John Cooper School students, faculty and parents break ground on 20th Habitat for Humanity project
Students from The John Cooper School will have more on their minds than only hitting the books in the coming months: they’ll be breaking out the hammers and nails as they build their 20th consecutive house with Habitat for Humanity Montgomery County.
It’s tradition for John Cooper students in all grades, faculty sponsors and parents to build a house with the organization each school year.
This includes monthly construction days for students 16 years old and older, a paint day for middle school students and a plant, or landscaping day, for elementary school students once the house is completed.
In addition to students who apply to be on the project’s “steering committee,” two senior students are the lead co-chairs for the project: Christopher McDonald and Kate Burns. This is McDonald’s 11th house he’s helped with.
“It’s been cool to see all the houses. We’re not just building a house, we’re building a home where people can live and make memories,” McDonald said.
Burns said that her favorite part of being involved is knowing that the work they do will last a long time.
“I realized that I’m able to get involved in making a larger impact. We haven’t met the family (we’re building this year’s house for), but we’ll present the house during a special time on dedication day,” Burns said.
They’re building this house in the Cedar Creek neighborhood in Conroe near Runyan Elementary School. According to Habitat for Humanity Montgomery County’s website, the organization received a land donation to create a subdivision of Habitat houses and families there.
The neighborhood is expected to have more than 100 homes within four sections when it is complete.
Three faculty sponsors from John Cooper act as liaisons between Habitat for Humanity officials and the school, as well as help the student lead co-chairs organize the events and project volunteers.
One of those faculty sponsors is fifth-grade teacher Samir Muhith, who got involved when his son worked on the project as a student a few years ago.

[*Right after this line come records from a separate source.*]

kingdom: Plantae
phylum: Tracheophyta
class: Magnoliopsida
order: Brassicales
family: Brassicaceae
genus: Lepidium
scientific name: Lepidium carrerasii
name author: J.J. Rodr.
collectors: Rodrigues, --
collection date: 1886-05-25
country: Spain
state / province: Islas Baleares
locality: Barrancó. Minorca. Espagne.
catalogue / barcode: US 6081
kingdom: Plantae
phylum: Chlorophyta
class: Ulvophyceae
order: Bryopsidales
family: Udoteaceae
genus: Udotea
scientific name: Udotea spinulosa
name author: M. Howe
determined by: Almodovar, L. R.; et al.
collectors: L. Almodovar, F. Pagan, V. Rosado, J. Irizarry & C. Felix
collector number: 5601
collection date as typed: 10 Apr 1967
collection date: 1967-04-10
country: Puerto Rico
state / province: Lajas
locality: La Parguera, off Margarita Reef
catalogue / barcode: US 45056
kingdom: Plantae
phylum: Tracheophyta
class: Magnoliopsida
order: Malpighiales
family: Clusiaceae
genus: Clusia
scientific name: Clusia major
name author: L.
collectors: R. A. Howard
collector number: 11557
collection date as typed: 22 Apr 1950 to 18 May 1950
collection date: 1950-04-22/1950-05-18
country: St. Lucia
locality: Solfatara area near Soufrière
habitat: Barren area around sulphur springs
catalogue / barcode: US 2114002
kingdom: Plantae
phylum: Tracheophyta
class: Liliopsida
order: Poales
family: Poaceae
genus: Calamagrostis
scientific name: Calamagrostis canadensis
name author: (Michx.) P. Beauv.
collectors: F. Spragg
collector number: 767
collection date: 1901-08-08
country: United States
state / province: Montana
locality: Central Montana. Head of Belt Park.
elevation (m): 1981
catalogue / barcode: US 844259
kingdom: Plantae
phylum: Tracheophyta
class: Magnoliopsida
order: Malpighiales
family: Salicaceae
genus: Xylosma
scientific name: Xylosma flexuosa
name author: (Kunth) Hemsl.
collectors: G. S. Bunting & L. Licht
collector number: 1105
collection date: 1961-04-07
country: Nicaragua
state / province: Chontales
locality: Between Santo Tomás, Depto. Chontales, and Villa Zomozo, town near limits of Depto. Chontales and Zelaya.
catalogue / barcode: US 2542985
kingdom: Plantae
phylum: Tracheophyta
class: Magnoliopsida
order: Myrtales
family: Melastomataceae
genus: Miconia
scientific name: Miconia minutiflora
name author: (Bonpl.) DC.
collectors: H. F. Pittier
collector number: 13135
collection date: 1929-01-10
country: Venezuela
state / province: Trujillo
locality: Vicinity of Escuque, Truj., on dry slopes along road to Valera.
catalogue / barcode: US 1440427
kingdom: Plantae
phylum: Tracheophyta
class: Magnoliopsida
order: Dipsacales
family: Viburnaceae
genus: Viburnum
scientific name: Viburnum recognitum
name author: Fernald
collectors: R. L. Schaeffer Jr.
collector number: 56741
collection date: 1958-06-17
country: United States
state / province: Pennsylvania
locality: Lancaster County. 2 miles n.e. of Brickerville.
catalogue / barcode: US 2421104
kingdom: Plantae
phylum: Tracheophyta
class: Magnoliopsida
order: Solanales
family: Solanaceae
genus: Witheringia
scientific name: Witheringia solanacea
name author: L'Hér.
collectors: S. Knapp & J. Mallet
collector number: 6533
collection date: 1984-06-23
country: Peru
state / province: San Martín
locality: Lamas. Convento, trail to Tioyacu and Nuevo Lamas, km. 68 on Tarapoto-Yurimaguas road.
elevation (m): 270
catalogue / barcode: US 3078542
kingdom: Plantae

“I love it, and a lot of high school students now are students of mine from fifth grade. It’s a great opportunity for me to see how they’ve grown,” Muhith said.
Muhith said the project helps students learn responsibility by not only giving them construction skills, but teaching them organizational skills also.
“They get to see what’s entailed in this kind of project. The idea of getting to that end goal when there’s many people depending on you, it’s a great program,” Mihith said.
In addition to the actual construction work, the students work throughout the year to raise half the cost of the house, $30,000, and partner with a corporate sponsor that donates the other half.
The combined contributions are what makes it a schoolwide project aside from the power tools and lumber — by having younger students participate in the fundraising efforts.
Kim Larance, the school’s math department chair, was a faculty sponsor from 2008 until just last year. Larance said that though the students are efficient at raising the necessary money, the project is about more than donated dollars.
“It’s the sweat equity, it’s getting to know the homeowner and getting to say that they’re making a difference in someone else’s life…getting an appreciation for others in need and how they can help,” Larance said.